### WHAT THE TASK ASKS
Reproduce every line of the listing below, keeping each character and line break unchanged.

### MATERIAL FOR THIS EXERCISE
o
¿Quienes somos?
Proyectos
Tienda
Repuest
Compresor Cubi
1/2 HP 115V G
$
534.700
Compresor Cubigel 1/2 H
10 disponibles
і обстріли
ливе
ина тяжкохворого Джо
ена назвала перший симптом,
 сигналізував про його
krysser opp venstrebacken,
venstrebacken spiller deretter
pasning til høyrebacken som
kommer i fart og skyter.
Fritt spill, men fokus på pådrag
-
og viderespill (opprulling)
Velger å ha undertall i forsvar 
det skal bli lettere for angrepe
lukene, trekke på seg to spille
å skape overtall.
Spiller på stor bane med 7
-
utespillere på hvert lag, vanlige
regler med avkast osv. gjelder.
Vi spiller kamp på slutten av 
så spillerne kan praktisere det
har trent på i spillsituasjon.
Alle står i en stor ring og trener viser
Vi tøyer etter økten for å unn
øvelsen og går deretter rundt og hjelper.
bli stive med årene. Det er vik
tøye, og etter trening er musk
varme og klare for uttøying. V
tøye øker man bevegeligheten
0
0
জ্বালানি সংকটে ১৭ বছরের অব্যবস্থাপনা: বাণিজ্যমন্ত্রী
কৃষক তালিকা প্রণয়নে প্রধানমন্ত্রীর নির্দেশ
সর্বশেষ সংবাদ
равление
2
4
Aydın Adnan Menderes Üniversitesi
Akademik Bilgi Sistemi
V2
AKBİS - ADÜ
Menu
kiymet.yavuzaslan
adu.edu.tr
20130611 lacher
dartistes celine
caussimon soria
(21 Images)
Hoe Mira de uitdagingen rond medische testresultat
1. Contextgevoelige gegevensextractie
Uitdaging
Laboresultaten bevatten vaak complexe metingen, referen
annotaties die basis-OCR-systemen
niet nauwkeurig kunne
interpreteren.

### WRITTEN RESPONSE
o
¿Quienes somos?
Proyectos
Tienda
Repuest
Compresor Cubi
1/2 HP 115V G
$
534.700
Compresor Cubigel 1/2 H
10 disponibles
і обстріли
ливе
ина тяжкохворого Джо
ена назвала перший симптом,
 сигналізував про його
krysser opp venstrebacken,
venstrebacken spiller deretter
pasning til høyrebacken som
kommer i fart og skyter.
Fritt spill, men fokus på pådrag
-
og viderespill (opprulling)
Velger å ha undertall i forsvar 
det skal bli lettere for angrepe
lukene, trekke på seg to spille
å skape overtall.
Spiller på stor bane med 7
-
utespillere på hvert lag, vanlige
regler med avkast osv. gjelder.
Vi spiller kamp på slutten av 
så spillerne kan praktisere det
har trent på i spillsituasjon.
Alle står i en stor ring og trener viser
Vi tøyer etter økten for å unn
øvelsen og går deretter rundt og hjelper.
bli stive med årene. Det er vik
tøye, og etter trening er musk
varme og klare for uttøying. V
tøye øker man bevegeligheten
0
0
জ্বালানি সংকটে ১৭ বছরের অব্যবস্থাপনা: বাণিজ্যমন্ত্রী
কৃষক তালিকা প্রণয়নে প্রধানমন্ত্রীর নির্দেশ
সর্বশেষ সংবাদ
равление
2
4
Aydın Adnan Menderes Üniversitesi
Akademik Bilgi Sistemi
V2
AKBİS - ADÜ
Menu
kiymet.yavuzaslan
adu.edu.tr
20130611 lacher
dartistes celine
caussimon soria
(21 Images)
Hoe Mira de uitdagingen rond medische testresultat
1. Contextgevoelige gegevensextractie
Uitdaging
Laboresultaten bevatten vaak complexe metingen, referen
annotaties die basis-OCR-systemen
niet nauwkeurig kunne
interpreteren.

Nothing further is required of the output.